Exercise brief:
Here are the records. Write out exactly the lines between the one holding "middle tip: (267, 372)" and the one holding "thumb cmc: (221, 143)", inclusive.

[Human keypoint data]
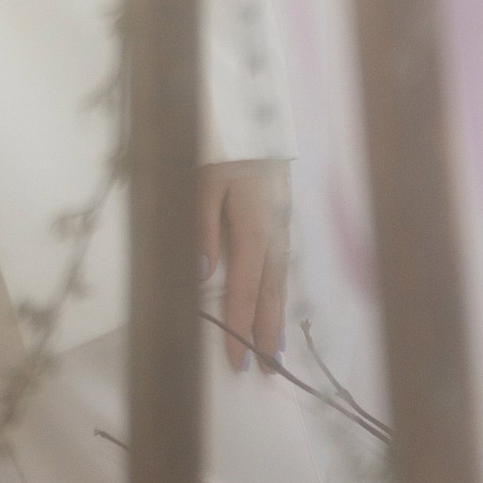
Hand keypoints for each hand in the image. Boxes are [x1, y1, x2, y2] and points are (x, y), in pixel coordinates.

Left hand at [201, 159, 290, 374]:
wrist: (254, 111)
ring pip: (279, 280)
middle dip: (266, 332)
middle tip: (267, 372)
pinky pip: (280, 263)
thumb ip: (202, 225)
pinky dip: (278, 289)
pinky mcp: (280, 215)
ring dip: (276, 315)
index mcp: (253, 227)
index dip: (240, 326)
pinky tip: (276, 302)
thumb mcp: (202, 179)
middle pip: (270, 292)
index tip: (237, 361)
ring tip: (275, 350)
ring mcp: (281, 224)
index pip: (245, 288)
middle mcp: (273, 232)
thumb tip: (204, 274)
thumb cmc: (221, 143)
* * *
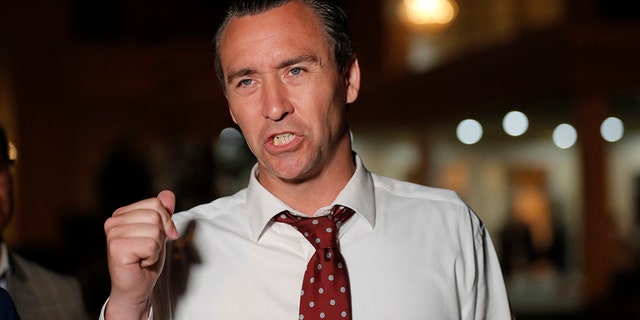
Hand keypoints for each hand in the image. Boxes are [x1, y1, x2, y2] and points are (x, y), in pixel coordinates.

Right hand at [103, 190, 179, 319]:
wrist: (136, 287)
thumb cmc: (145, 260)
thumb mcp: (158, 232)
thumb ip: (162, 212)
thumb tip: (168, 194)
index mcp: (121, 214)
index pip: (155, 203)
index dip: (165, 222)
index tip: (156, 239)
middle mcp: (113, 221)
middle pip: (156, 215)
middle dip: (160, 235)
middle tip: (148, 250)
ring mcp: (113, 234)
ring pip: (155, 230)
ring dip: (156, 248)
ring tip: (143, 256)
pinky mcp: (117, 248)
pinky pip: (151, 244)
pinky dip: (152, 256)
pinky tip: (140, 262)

Answer:
middle tip: (267, 372)
pinky pip: (280, 263)
thumb ip: (202, 225)
pinky dip: (278, 289)
pinky mcp: (280, 215)
ring dip: (276, 315)
index mcp: (253, 227)
index dip: (240, 326)
pinky tip: (276, 302)
thumb mcp: (202, 179)
middle pip: (270, 292)
index tip: (237, 361)
ring tip: (275, 350)
ring mcp: (281, 224)
index pip: (245, 288)
middle mcp: (273, 232)
thumb tip: (204, 274)
thumb cmc: (221, 143)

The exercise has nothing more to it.